Now we can main use the makeHandler wrapper-specific handler function when the function is registered:

func main() {    http.HandleFunc("/view/", makeHandler(viewHandler))    http.HandleFunc("/edit/", makeHandler(editHandler))    http.HandleFunc("/save/", makeHandler(saveHandler))    http.ListenAndServe(":8080", nil)}

Finally We remove the calls to GetTitle from the handler functions, making them much simpler:

Finally we delete the getTitle call to the handler, and it's easier to process the code:

func viewHandler(w http.ResponseWriter, r *http.Request, title string) {    p, err := loadPage(title)    if err != nil {        http.Redirect(w, r, "/edit/"+title, http.StatusFound)        return    }    renderTemplate(w, "view", p)}func editHandler(w http.ResponseWriter, r *http.Request, title string) {    p, err := loadPage(title)    if err != nil {        p = &Page{Title: title}    }    renderTemplate(w, "edit", p)}func saveHandler(w http.ResponseWriter, r *http.Request, title string) {    body := r.FormValue("body")    p := &Page{Title: title, Body: []byte(body)}    err := p.save()    if err != nil {        http.Error(w, err.Error(), http.StatusInternalServerError)        return    }    http.Redirect(w, r, "/view/"+title, http.StatusFound)}

Look at the page effect!

Click here to view the final version of the code.
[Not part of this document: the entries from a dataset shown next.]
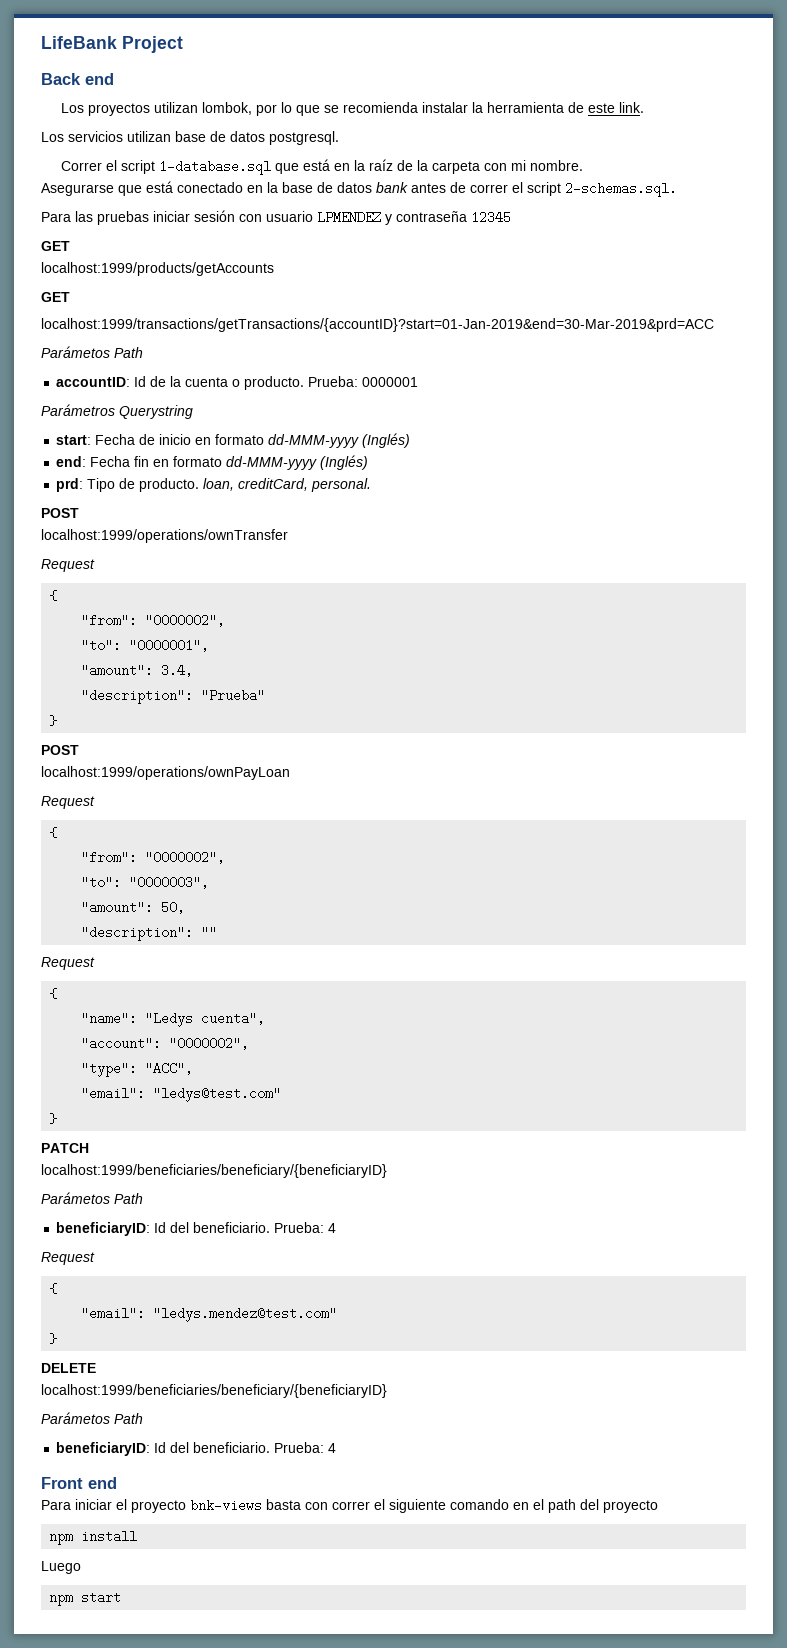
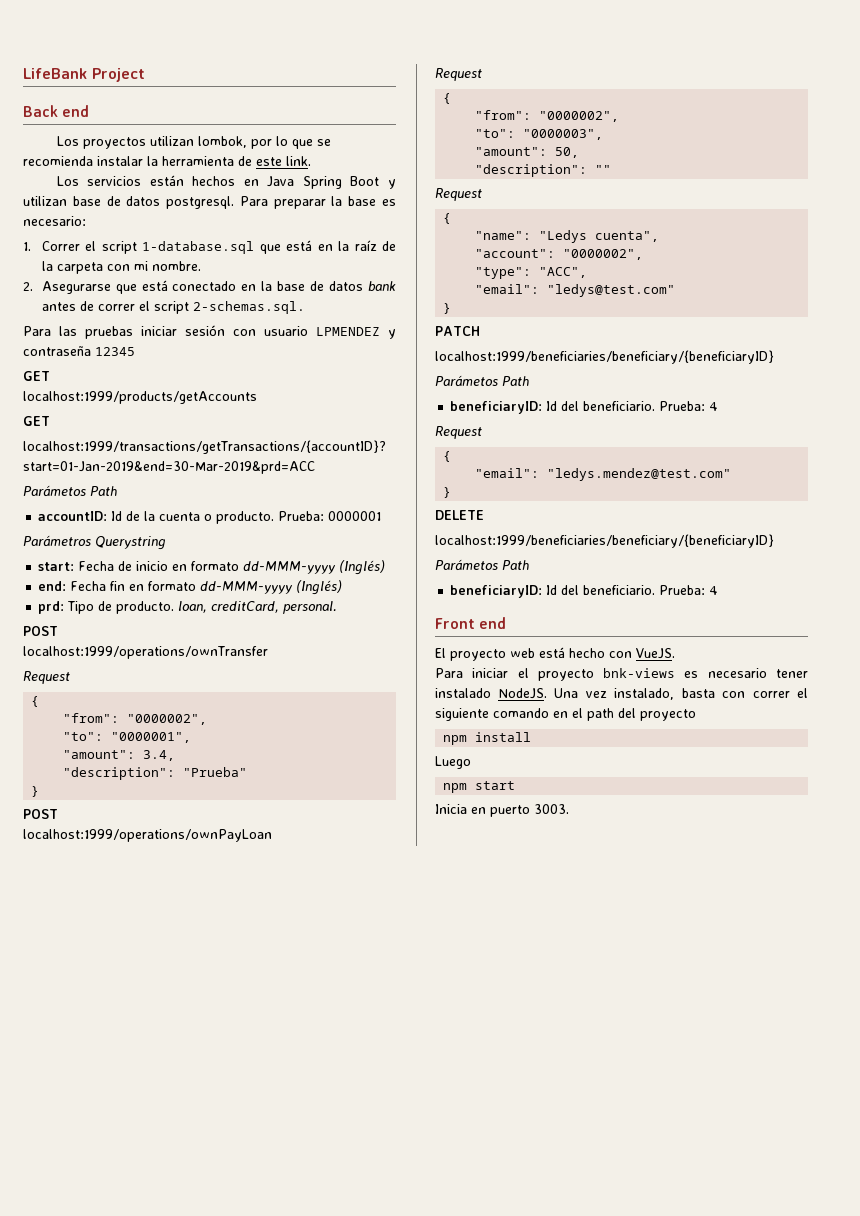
(123, 136) none -> [149,175,397,189] están hechos en Java Spring Boot y
(339, 138) // -> [239,196,396,209] [23,216,86,226] [23,242,31,251] Para preparar la base es necesario: // 1.
(584, 165) none -> [23,282,33,291] 2.
(117, 1483) none -> [435,647,675,661] // El proyecto web está hecho con VueJS.
(262, 1505) none -> [684,668,808,678] [435,688,674,700] es necesario tener instalado NodeJS. Una vez instalado,
(122, 1597) none -> [435,804,569,817] // Inicia en puerto 3003.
Recompile the code and run:

$ go build wiki.go$ ./wiki

Browsing http://localhost:8080/view/ANewPage will see the edit page.
You can enter some text, click ' Save ' to save, and then redirect to the newly created page.

Other tasks

You can also choose some simple extension tasks according to your own interests:

    • Save the template to the tmpl/ directory, save the data to the data/ directory.
    • Add a handler for the root directory to redirect to /view/FrontPage .
    • Spruce up the page templates by making them valid HTML and adding some CSS rules.
    • Refine the page templates, let them output valid HTML, and add some CSS rules.
    • [PageName] <a href="/view/PageName">PageName</a> The link between pages is implemented by converting the bits.
      (Hint: You can use regexp.ReplaceAllFunc it to implement this feature.)